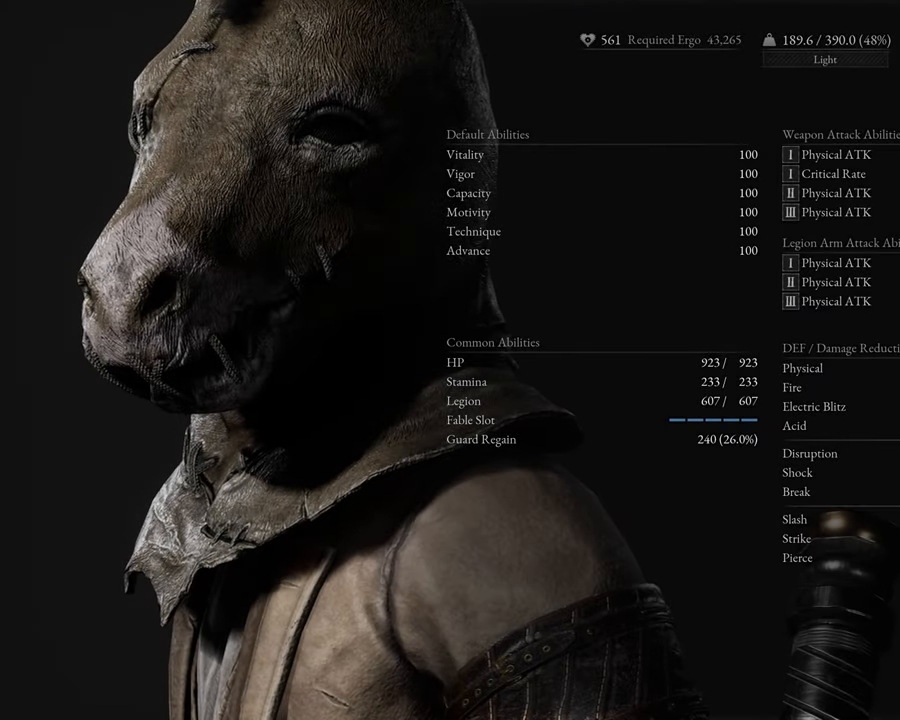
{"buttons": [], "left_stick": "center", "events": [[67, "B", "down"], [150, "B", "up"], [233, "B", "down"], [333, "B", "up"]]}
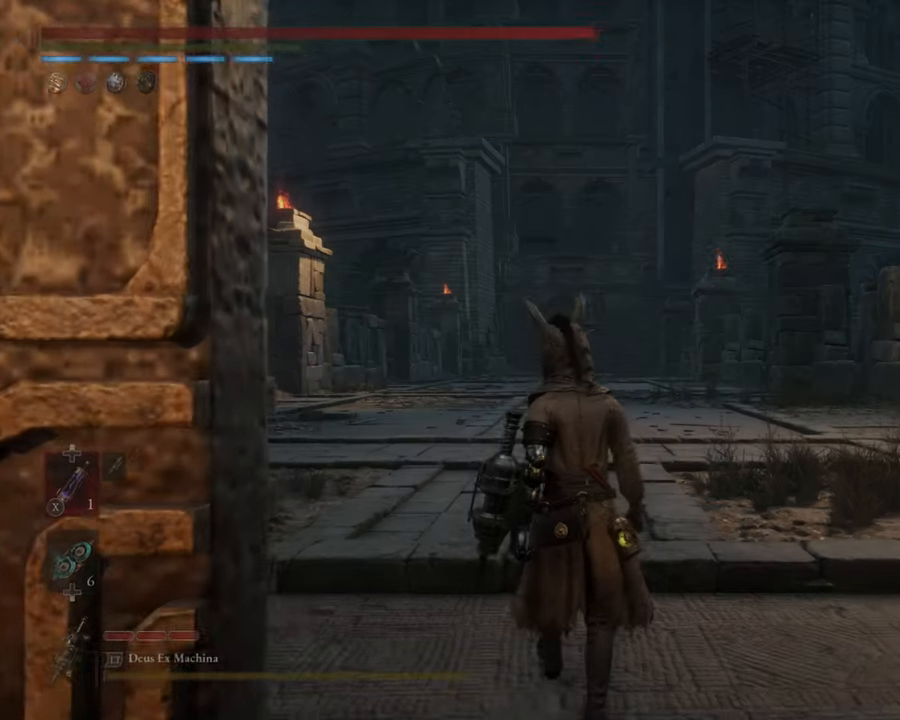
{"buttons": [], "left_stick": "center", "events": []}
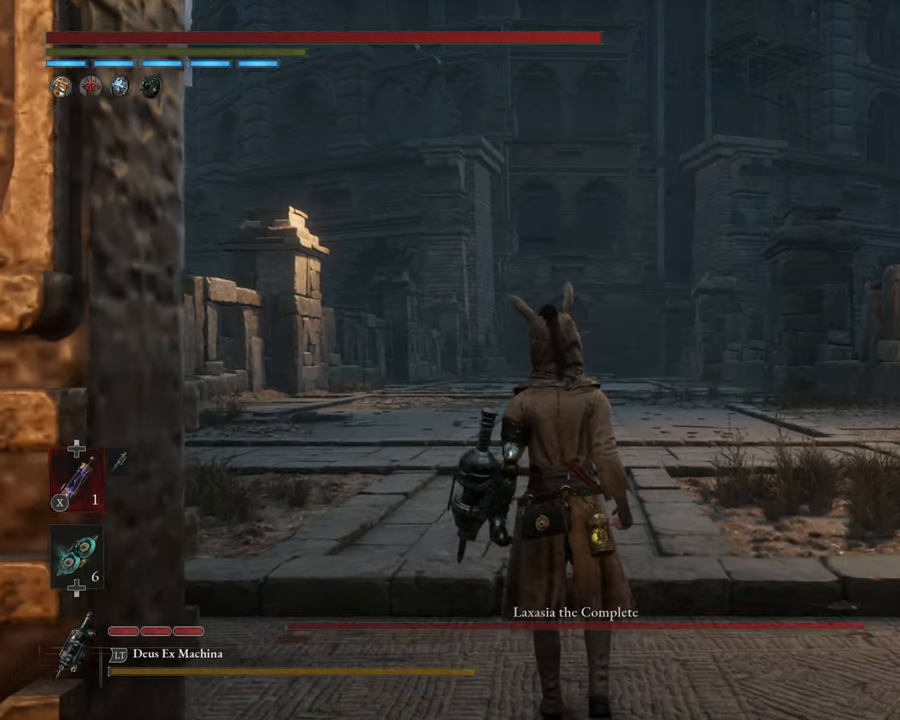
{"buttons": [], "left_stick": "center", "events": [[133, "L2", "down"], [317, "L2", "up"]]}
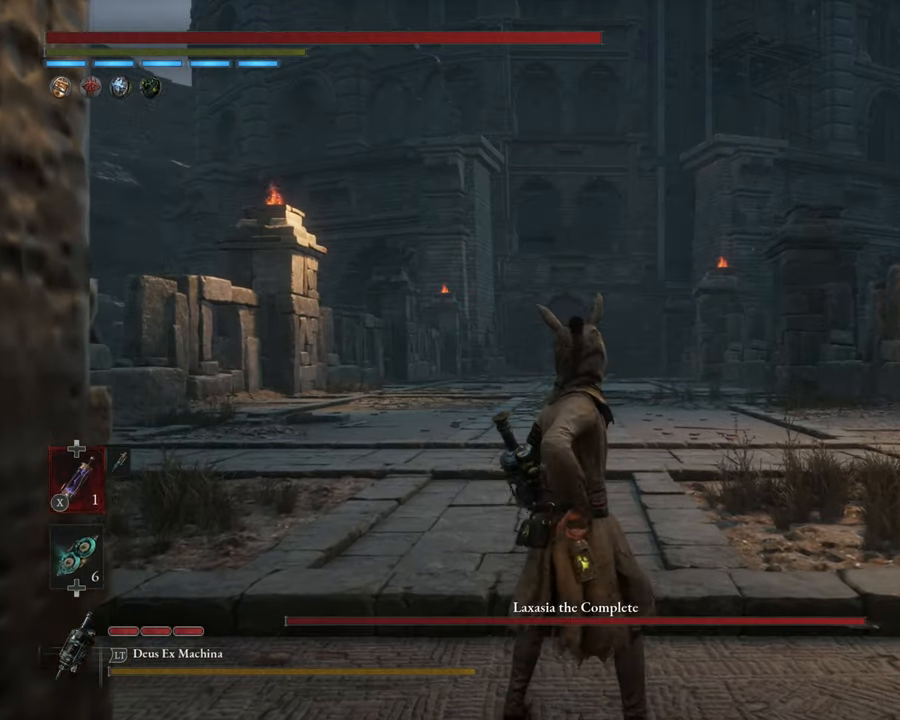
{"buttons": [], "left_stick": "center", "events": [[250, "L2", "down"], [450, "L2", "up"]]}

- [PROBLEM DESCRIPTION]: The copy must reproduce the listing above verbatim and contain no pictures.

- [EXPECTED ANSWER]:
{"buttons": [], "left_stick": "center", "events": [[67, "B", "down"], [150, "B", "up"], [233, "B", "down"], [333, "B", "up"]]}
{"buttons": [], "left_stick": "center", "events": []}
{"buttons": [], "left_stick": "center", "events": [[133, "L2", "down"], [317, "L2", "up"]]}
{"buttons": [], "left_stick": "center", "events": [[250, "L2", "down"], [450, "L2", "up"]]}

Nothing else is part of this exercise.